Not only was she still involved with school obligations, she’d just volunteered to give up some of her free time to help some kid with a video project. On top of helping her grandmother pack up her house and move. She needed to learn to say no: no to the w
eeds growing rampant in the garden, no to that nice Becky with the adorable daughters and husband away in the desert with danger surrounding him. She was thirty-three years old, single, and squatting in the dirt under some propped-up wooden sticks and sickly vines.
“Ms. Sinclair! There’s a man here to see you!” Ralston Tippet’s voice trilled out, and she unfolded her legs preparing to crawl out from under the beans. Probably a father in search of a wandering child. She seemed to attract any stray in the neighborhood, just like Ralston and his friend Emma Dooley who’d spotted her in the garden that morning and rushed to help make a mess of things.
Heedless of the dirt she was grinding into her knees, June pushed herself up and out into the hot July sunlight, blinking at the man-shaped silhouette in front of her. As her pupils contracted, she took in broken-down jeans, a soft brown T-shirt with a cartoon pig on it, broad shoulders, sunglasses, and a bright green ball cap. At least he wasn’t standing on any vegetable plants.
“Here he is, Ms. Sinclair!” Ralston capered around while swinging a hoe with little regard for the safety of those in his vicinity. June reached out and grabbed the handle and wrestled it away from the kid. Yes, there he was, and what was she supposed to do with him?
“Can I help you?”
“I guess so, if you’re June Sinclair.” He tilted his head and altered the angle of his sunglasses as he looked her over. She saw a dark reflection of herself for a moment. She was dirty, sweaty, and unimpressive.
“I’ve been June Sinclair ever since I was a teeny-tiny baby.” Ralston giggled at her feeble joke, but the man just put his hands on his hips.
“You’re still little, Ms. Sinclair.” Ralston piped up, proud of his recent growth spurt, which nearly put him at her eye level.
“Ah, okay. My sister Becky just called you. I’m Nate.”

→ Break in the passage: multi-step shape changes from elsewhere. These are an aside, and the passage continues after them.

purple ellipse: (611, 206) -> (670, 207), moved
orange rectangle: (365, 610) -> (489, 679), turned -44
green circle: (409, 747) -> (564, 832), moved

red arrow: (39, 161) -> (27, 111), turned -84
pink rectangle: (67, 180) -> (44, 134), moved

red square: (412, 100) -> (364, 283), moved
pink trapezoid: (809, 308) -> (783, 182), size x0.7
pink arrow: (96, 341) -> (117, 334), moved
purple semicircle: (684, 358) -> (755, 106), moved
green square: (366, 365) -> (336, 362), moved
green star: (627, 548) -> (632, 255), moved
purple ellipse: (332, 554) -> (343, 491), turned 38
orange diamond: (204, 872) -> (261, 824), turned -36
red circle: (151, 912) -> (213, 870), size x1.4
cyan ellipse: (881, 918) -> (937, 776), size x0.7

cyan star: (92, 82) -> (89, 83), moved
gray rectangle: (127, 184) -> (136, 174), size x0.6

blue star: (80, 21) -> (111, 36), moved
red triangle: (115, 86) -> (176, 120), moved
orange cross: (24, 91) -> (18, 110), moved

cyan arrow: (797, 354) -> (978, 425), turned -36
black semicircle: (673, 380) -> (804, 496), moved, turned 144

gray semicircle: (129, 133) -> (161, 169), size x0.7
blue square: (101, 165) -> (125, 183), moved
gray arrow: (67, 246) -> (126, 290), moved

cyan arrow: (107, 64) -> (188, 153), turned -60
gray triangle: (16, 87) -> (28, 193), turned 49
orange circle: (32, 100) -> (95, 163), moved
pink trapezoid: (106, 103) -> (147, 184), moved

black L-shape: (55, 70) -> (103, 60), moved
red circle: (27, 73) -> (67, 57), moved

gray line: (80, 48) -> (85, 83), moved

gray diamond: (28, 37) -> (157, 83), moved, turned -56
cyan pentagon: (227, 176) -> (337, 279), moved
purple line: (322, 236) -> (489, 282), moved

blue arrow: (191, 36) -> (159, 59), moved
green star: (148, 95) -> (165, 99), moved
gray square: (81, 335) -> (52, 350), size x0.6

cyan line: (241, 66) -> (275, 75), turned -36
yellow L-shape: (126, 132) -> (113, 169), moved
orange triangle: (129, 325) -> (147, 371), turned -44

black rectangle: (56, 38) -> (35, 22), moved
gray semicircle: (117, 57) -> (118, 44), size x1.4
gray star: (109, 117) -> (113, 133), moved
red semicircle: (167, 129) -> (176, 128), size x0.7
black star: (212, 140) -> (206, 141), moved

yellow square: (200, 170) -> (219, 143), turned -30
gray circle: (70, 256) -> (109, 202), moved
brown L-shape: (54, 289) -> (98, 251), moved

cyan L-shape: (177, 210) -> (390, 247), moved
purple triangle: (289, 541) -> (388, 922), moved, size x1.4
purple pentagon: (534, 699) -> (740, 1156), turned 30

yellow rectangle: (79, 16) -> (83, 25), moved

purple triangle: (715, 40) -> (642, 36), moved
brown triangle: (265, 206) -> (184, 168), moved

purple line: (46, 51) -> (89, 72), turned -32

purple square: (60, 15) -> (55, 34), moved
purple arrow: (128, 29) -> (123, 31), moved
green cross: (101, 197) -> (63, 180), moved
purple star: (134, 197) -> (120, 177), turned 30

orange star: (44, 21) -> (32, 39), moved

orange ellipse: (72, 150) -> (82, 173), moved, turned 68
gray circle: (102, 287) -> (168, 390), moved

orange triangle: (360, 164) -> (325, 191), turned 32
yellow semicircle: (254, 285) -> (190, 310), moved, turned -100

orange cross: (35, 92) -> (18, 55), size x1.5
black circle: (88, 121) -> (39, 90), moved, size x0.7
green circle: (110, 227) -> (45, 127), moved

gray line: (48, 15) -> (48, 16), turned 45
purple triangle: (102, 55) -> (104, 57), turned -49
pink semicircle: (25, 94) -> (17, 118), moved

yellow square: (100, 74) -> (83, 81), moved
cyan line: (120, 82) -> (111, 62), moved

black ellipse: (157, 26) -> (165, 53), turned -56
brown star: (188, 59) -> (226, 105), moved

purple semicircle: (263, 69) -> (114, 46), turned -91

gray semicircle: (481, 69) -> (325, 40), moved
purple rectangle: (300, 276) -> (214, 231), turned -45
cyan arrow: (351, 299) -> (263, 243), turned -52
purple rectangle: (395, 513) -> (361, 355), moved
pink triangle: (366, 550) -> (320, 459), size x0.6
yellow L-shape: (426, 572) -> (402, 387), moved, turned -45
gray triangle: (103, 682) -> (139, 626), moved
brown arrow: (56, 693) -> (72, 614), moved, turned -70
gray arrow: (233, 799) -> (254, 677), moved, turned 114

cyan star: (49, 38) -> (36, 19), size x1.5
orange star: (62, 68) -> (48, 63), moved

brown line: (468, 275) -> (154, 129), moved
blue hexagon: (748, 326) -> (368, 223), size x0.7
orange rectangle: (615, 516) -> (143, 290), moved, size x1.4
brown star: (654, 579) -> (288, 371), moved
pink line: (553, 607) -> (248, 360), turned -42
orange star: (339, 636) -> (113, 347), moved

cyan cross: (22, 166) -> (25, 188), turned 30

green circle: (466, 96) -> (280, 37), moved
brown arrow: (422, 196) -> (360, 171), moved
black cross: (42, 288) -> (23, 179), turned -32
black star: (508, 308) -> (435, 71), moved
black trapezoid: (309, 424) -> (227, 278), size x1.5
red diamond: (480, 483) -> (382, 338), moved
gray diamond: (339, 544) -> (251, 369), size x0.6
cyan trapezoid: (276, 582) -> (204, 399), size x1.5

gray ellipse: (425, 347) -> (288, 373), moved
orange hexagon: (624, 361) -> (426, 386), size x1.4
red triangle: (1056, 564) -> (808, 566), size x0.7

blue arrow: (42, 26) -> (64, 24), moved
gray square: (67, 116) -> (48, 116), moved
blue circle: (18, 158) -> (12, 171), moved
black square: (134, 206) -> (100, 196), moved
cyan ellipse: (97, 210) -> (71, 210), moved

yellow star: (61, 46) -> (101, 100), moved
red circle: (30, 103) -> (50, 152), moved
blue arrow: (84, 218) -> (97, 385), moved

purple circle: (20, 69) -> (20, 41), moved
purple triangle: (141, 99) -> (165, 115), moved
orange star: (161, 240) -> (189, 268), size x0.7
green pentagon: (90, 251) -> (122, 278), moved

Oh. Oh no. June wanted to go back into the bean teepee and think about this for a while. When Becky Wray had called earlier and explained she’d needed a favor on behalf of her little brother, June had automatically defaulted to thinking of a kid needing help and had agreed without much thought. That was the trouble with working with kids all the time—she wasn’t used to meeting big adult men with stubble on their chins.